Looking beyond our own state, we’ve seen tens of thousands of teachers in states like Oklahoma, Virginia and Arizona go out on strike to demand fair pay. And right now, due in large measure to AFSCME’s efforts, legislators in Nevada are finally poised to enact a law that gives public employees the right to collective bargaining. Thousands of state employees there have already signed union cards and are eagerly awaiting the day they can be assured of the protections and benefits of a union contract.

All this growth in membership and activism has continued, even intensified, in the wake of the US Supreme Court ruling in the Janus case last June which was widely predicted to herald the demise of public sector unions.

Far from it. The great majority of employees readily saw the Janus case, which barred fair share fees in the public sector, for what it is: a power grab by the wealthy elite in our country who want to shrink government at all levels and drive down the wages and benefits of government workers.

We saw their strategy all too clearly here in Illinois with the election of Bruce Rauner. He put a big target on the backs of public employees and pushed relentlessly to take away union rights, cut pensions and other benefits, and drive down wages.

And we also saw what happens when workers have unions and the organized strength to fight back against such attacks. Rauner was never able to strip employees of a single hard-won union right. He was never able to cut pension benefits. He was never able to drive down wages. And he was never able to break the spirits of the hundreds of thousands of public employees across the state whom he did his best to bash and belittle.

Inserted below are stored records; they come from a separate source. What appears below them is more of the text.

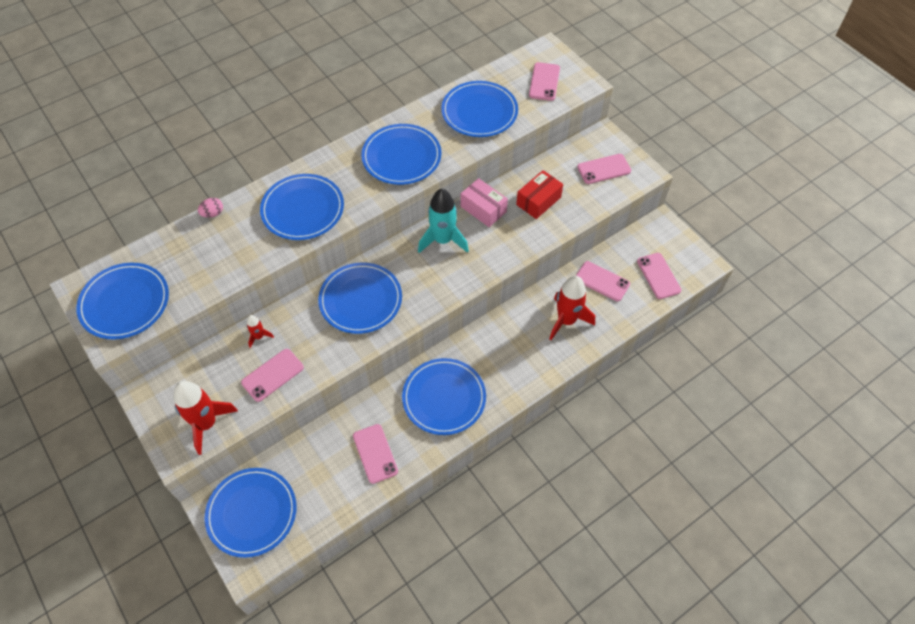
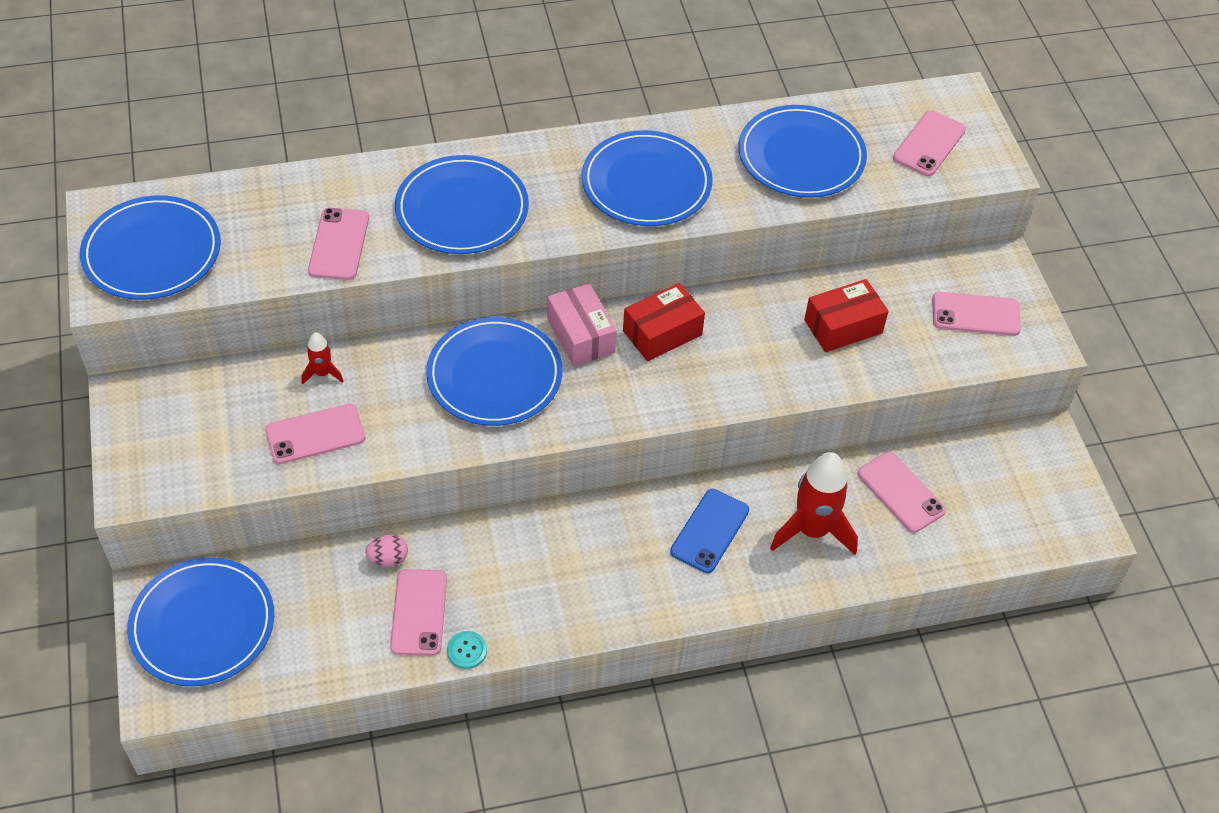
camera: 20 degrees right, 5 degrees down
red rocket [174,381,238,455] -> none
pink egg [198,198,223,218] -> pink egg moved to [365,535,408,566]
blue plate [402,358,486,435] -> none
turquoise rocket [418,189,469,253] -> red box [623,283,705,361]
pink box [461,178,508,227] -> pink box moved to [547,283,617,366]
pink phone [637,253,681,299] -> pink phone moved to [308,208,369,280]
none -> turquoise button [447,631,487,669]
none -> blue phone [670,489,749,573]

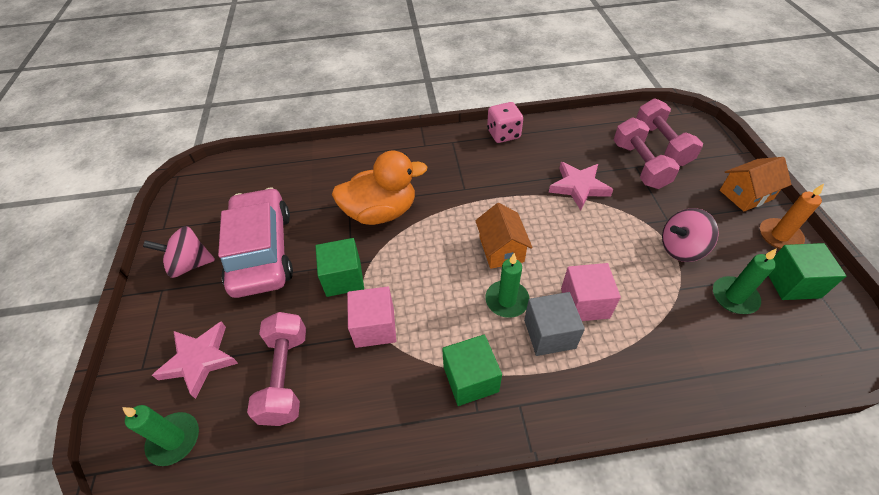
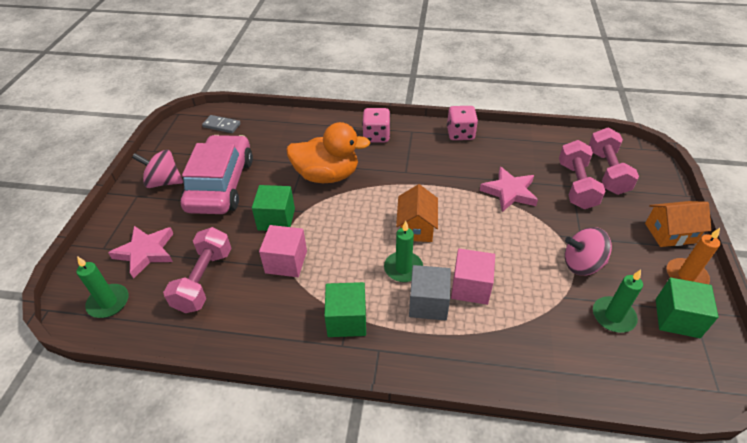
camera: 15 degrees right, 5 degrees down
none -> grey domino [202,115,241,133]
none -> pink dice [362,108,390,142]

Now Bruce Rauner is gone, but we’re still here! Rauner’s buddies won the Janus case at the US Supreme Court, but we’re still growing and getting stronger.

These developments have confounded and frustrated the union-haters in our country—the ultra-wealthy crowd that’s pumping millions of dollars into trying to get employees to drop out of their unions. Instead, thousands of former feepayers stepped up and became full union members, recognizing that we can’t maintain the unity and strength that have carried us so far unless everyone contributes to building the union.

Let’s keep that going. Let’s keep on making clear that we’re AFSCME Strong and we’re not backing down. Let’s keep on forging a better future for ourselves, our families and our communities.